So, folks. You want a 64bit Intel CPU that can run any code that a Athlon64 can, the only P4 that will do it is the 6xx series.
The latest Xeons have the 64bit support of the 6xx series too.
Mentioning the Itanium is also a bit offtouch. It's not designed for desktop, not even remotely associated with the i386 or AMD's 64_i86 architecture. Thats like comparing a Formula one racing car to a remote control submarine, completely unassociated. Different market target, different strategic problem usage, different architecture, different full stop.
Heres a post I posted only 5 minitutes ago on another thread, it seems as though it can be relavent.........
Well, depends on your budget. If its about £100 - £150 GB (as usuall in my case) I'd go for the Intel P4 630 or 640 rather the the AMD Athlon64 3000+ or 3200+. If I had a bigger wad of cash, say roughly £300 - £400, then I'd go AMD dual core.
Reason is, that on the low end of the scale, there is little difference performance wise between the two CPU's in the same price category. Tomshardware.com has a good CPU comparison chart. Put the Athlon64 3200+ against the 3GHz P4 630, and you'll find that the performance difference is negliable. But look at the features of the CPU, and it becomes obvious that the P4 is far more future proof. Four times the L2 cache, and as tests show currently there is no performance differences (or very little) between 1MB and 2MB L2 cache P4's. This will change when multithreaded and 64bit applications are mainstream though. Added to the P4's Hyperthreading and more instruction set support, you can see that using software 18 months down the line that will make use of hyperthreading, SSE3, 64bit and the extra 1.5MB L2 cache, will run far quicker on the P4 630 than on the Athlon64 3200+.
This is a different story on the dualcore AMD Athlon 64s because they also have the added benifits of true multicore CPU's and the 2MB cache (on certain cores) as well as the latest SSE3 instruction sets.
CPU's have almost reach their clock speed limit on using current technology, so now features like hyperthreaded applications are a real performance boaster. Other things like the Hypertransport BUS and the integrated memory controller also have huge performance benifits, but DDR2 and the recent higher FSB's of the P4's along with the Core clock speed of the P4's being substantially higher have tightend the performance gab.
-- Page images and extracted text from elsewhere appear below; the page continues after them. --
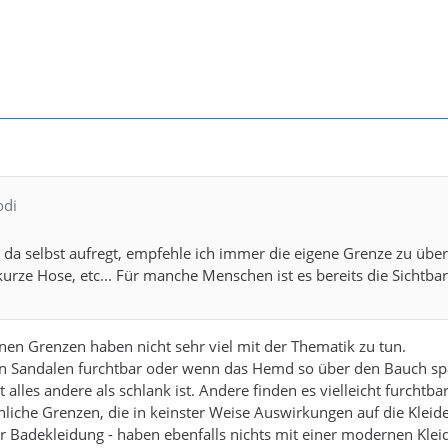
odi
da selbst aufregt, empfehle ich immer die eigene Grenze zu überp
urze Hose, etc... Für manche Menschen ist es bereits die Sichtba
genen Grenzen haben nicht sehr viel mit der Thematik zu tun.
in Sandalen furchtbar oder wenn das Hemd so über den Bauch span
t alles andere als schlank ist. Andere finden es vielleicht furcht
önliche Grenzen, die in keinster Weise Auswirkungen auf die Kleide
 Badekleidung - haben ebenfalls nichts mit einer modernen Klei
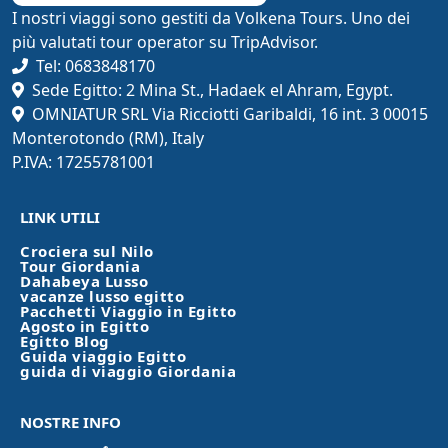
I nostri viaggi sono gestiti da Volkena Tours. Uno dei
più valutati tour operator su TripAdvisor.
Tel: 0683848170
Sede Egitto: 2 Mina St., Hadaek el Ahram, Egypt.
OMNIATUR SRL Via Ricciotti Garibaldi, 16 int. 3 00015
Monterotondo (RM), Italy
P.IVA: 17255781001
LINK UTILI
Crociera sul Nilo
Tour Giordania
Dahabeya Lusso
vacanze lusso egitto
Pacchetti Viaggio in Egitto
Agosto in Egitto
Egitto Blog
Guida viaggio Egitto
guida di viaggio Giordania
NOSTRE INFO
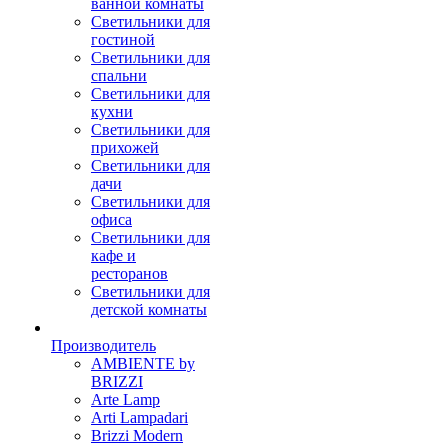
ванной комнаты
Светильники для
гостиной
Светильники для
спальни
Светильники для
кухни
Светильники для
прихожей
Светильники для
дачи
Светильники для
офиса
Светильники для
кафе и
ресторанов
Светильники для
детской комнаты
Производитель
AMBIENTE by
BRIZZI
Arte Lamp
Arti Lampadari
Brizzi Modern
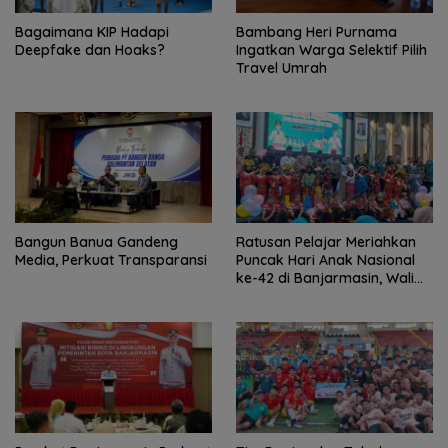
Bagaimana KIP Hadapi
Bambang Heri Purnama
Deepfake dan Hoaks?
Ingatkan Warga Selektif Pilih
Travel Umrah
Bangun Banua Gandeng
Ratusan Pelajar Meriahkan
Media, Perkuat Transparansi
Puncak Hari Anak Nasional
ke-42 di Banjarmasin, Wali
Kota Ajak Wujudkan
Generasi Emas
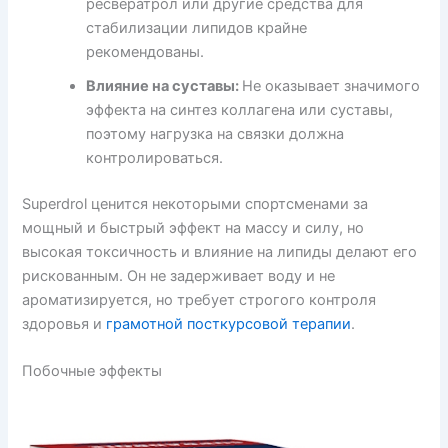
ресвератрол или другие средства для
стабилизации липидов крайне
рекомендованы.
Влияние на суставы:
Не оказывает значимого
эффекта на синтез коллагена или суставы,
поэтому нагрузка на связки должна
контролироваться.
Superdrol ценится некоторыми спортсменами за
мощный и быстрый эффект на массу и силу, но
высокая токсичность и влияние на липиды делают его
рискованным. Он не задерживает воду и не
ароматизируется, но требует строгого контроля
здоровья и
грамотной посткурсовой терапии
.
Побочные эффекты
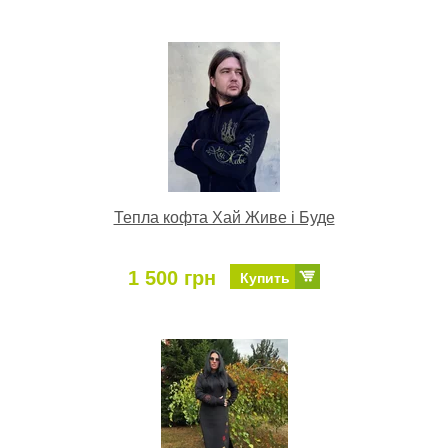
Тепла кофта Хай Живе і Буде
1 500 грн
Купить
Low budget go P4 6xx series. Big budget, go Dualcore Athlon.
Any fan-boys who blindly critisize this post need to wake up to the fact that a product is exactly that - a product. Companies constantly turn the tide on whose got the "best" CPU. If you do fault what I say, please explain, I don't mind. It's the "Intel Sux Ass!" or the "Athlon is a crash-a-holic" immature crap that I can't stand.